Viewing metadata collectors summary page
The metadata collector summary page shows provides access to following two things:
A list of collector configurations generated using the collector Wizard. This table only shows the configurations generated after this feature was launched (September 20, 2023).
A list of collector runs feeding data into an organization's Catalog. Collector runs appear on this page when the metadata harvested by the collector is successfully uploaded/synced to the ddw-catalogs dataset.
Managing configuration details for collectors
On the Organization profile page, go to the Settings tab >Metadata collectors section.
Click the Add a collector button to launch the Collector wizard that helps you generate the YAML file or CLI command for running the collectors. You can find the details for running the wizard for each collector on their respective collector pages.

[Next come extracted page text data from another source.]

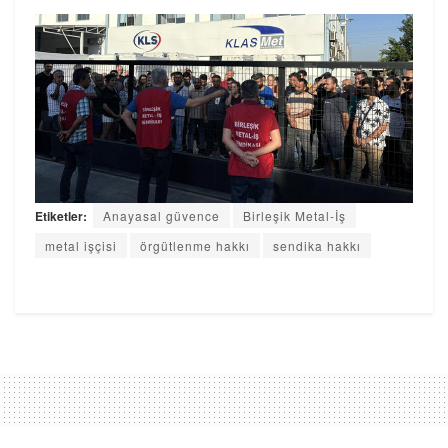
Etiketler:
Anayasal güvence
Birleşik Metal-İş
metal işçisi
örgütlenme hakkı
sendika hakkı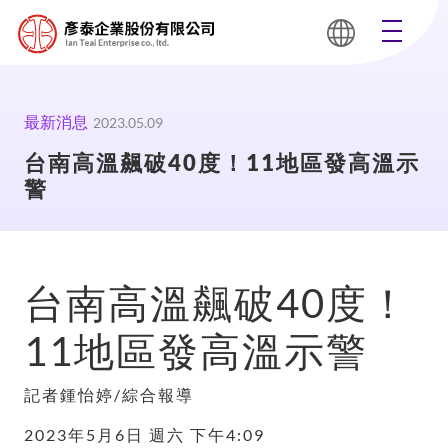
最新消息
2023.05.09
台南高溫飆破40度！11地區發高溫示
警
台南高溫飆破40度！
11地區發高溫示警
記者鍾怡婷/綜合報導
2023年5月6日 週六 下午4:09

Once you have run the wizard and saved the configuration, the configuration is listed on the page even if the collector has not run yet. You can view the following details - the name for the saved configuration, the data source, the destination collection, the last execution time and status.
To edit a configuration, open the Three dot menu and click the Edit configuration button. Run through the wizard and edit the configurations, as needed.
Important things to note:
The collector wizard will automatically update when new versions are released. If the collector command is updated since the last time you saved your configuration, you will see a message letting you know about the change.
If you do not wish to edit the configuration but just want to view the instructions for running the collector, open the Three dot menu and click the View run instructions button. Run through the wizard to view the instructions and download the YAML file or copy the CLI command.
Important things to note:
The collector wizard will automatically update when new versions are released. If the collector command is updated since the last time you saved your configuration, you will see a message letting you know about the change.
Sometimes, changes made to collectors between versions may introduce new parameters. It is recommended to check the collector release notes to see if you should rerun the collector wizard to use these new parameters.
To delete a configuration, open the Three dot menu and click the Delete configuration button.
Important things to note:
Deleting this configuration will not affect the resources that were collected from previous runs.
All future runs for the collector will continue to run without any interruption. Deleting this configuration has no affect on the collector runs.
Managing catalog metadata sources
Use this section of the page to see the sources powering your catalog as well as the status of the most recent run. Here you will find a list of all the collector runs feeding data into an organization's Catalog.
This page lists the collectors run using the Connection Manager and the collectors that are run on-premise.
Collector runs appear on this page when the metadata harvested by the collector is successfully uploaded to the ddw-catalogs dataset.
The page displays all collector runs for collector version 2.60 and higher.
If the collector configuration is deleted from the Configured collectors section, the Catalog metadata sources section will continue to show the runs for the collector as long as the metadata harvested by the collector is successfully uploaded to the ddw-catalogs dataset.
To view the metadata collectors summary page:
On the Organization profile page, go to the Settings tab.
Go to the Metadata collectors section. The Catalog metadata sources table shows the following information for each run of the collector:
Data source What the collector was run against.
Target: The specific target from which metadata is collected. For example, name of DB/Schema for database sources or Name of project/workbook etc. for non database sources.
Run location: The House icon indicates that the collector is run on-premise. The Cloud icon indicates the collection is run using the Connection Manager.
Destination: Collection where collected metadata resources appear. Click the collection name to navigate to the collection page. If you do not have access to the collection, you may see a 404 error page.
Status: Hover over the status to see exact completed time, run time, and number of resources collected.
Complete (green color): collector run successful, without exceptions.
Complete (yellow color): collector run successful, with exceptions. Click View messages to see the list of errors. Exceptions are not uncommon and likely just mean that the collector has an issue accessing a particular table.
Failed: Collector run unsuccessful. Click View messages to see the list of errors.